The one part that touches installation is :ensure. With use-package-always-ensure set to t, every block implicitly calls package-install for its package if it is missing. That call still goes through package-install, so it composes with any guard placed around that function: use-package decides what to configure, while an allowlist can decide what is allowed to install at all.

how an allowlist hooks into all of this

A security-minded configuration can wrap the install entry points to enforce an explicit list of approved packages. The package system has five code paths that can put Lisp into the runtime, and each can be guarded:

  • package-install (by name): allowlist-checked.
  • package-install-from-archive (used by the *Packages* menu): allowlist-checked.
  • package-vc-install (clone and install straight from a git repository): allowlist-checked.
  • package-install-file (install a local .el or .tar): hard-blocked.
  • package-install-from-buffer (evaluate a buffer as a package): hard-blocked.

The reason the allowlist must also include transitive dependencies, such as dash, compat, treepy, and llama, comes from the dependency-resolution step earlier: installing magit calls package-install on each of its dependencies, and the guard intercepts every such call. If magit is approved but llama is not, installing magit aborts the moment it tries to pull llama. That is the intended behaviour: nothing enters the tree without an explicit, auditable line.

VC packages and native git checkouts

One archive type is worth calling out separately. package-vc-install skips archives entirely and clones a package straight from its upstream git repository into elpa/, leaving a real .git directory inside. These cannot be upgraded the same way as archive packages; updating one means deleting the checkout and re-cloning, which is why update routines treat VC packages as a separate case.

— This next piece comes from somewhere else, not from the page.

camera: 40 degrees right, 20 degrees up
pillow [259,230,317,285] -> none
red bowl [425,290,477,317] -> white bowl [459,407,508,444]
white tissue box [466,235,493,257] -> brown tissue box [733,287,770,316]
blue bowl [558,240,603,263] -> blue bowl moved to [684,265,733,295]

An elpa/ directory can therefore hold a mix of archive-installed packages (plain directories) and VC-installed ones (directories with .git).

the lifecycle, end to end

Putting it together, here is a cold boot on this kind of setup:

  1. early-init.el sets the archives, priorities, signature policy, pins, and garbage-collection tuning.
  2. package.el auto-initializes: it activates whatever is already in elpa/ and builds the load-path from autoloads.
  3. init.el loads the package module, which installs the allowlist guards and then, for any approved package not yet on disk, refreshes contents and installs it (signature-checked per archive, allowlist-checked per the guard).
  4. Remaining modules load; use-package blocks configure each now-present package and wire up lazy autoloads.
  5. The first time a key bound to, say, magit-status is pressed, the autoload fires and the real magit.el, with its native-compiled .eln, loads.

quick reference

  • An archive is a remote ELPA server; package-user-dir is the local elpa/ install directory.
  • GNU and NonGNU are stable and signed; MELPA is rolling and unsigned.
  • package-archive-priorities picks the source; package-pinned-packages overrides it per package.
  • package-check-signature is the GPG trust knob; the setup here runs 'all with a MELPA exception.
  • package.el installs and resolves dependencies; use-package only configures, with an optional :ensure install.
  • Dependencies install automatically, which is why an allowlist has to name them too.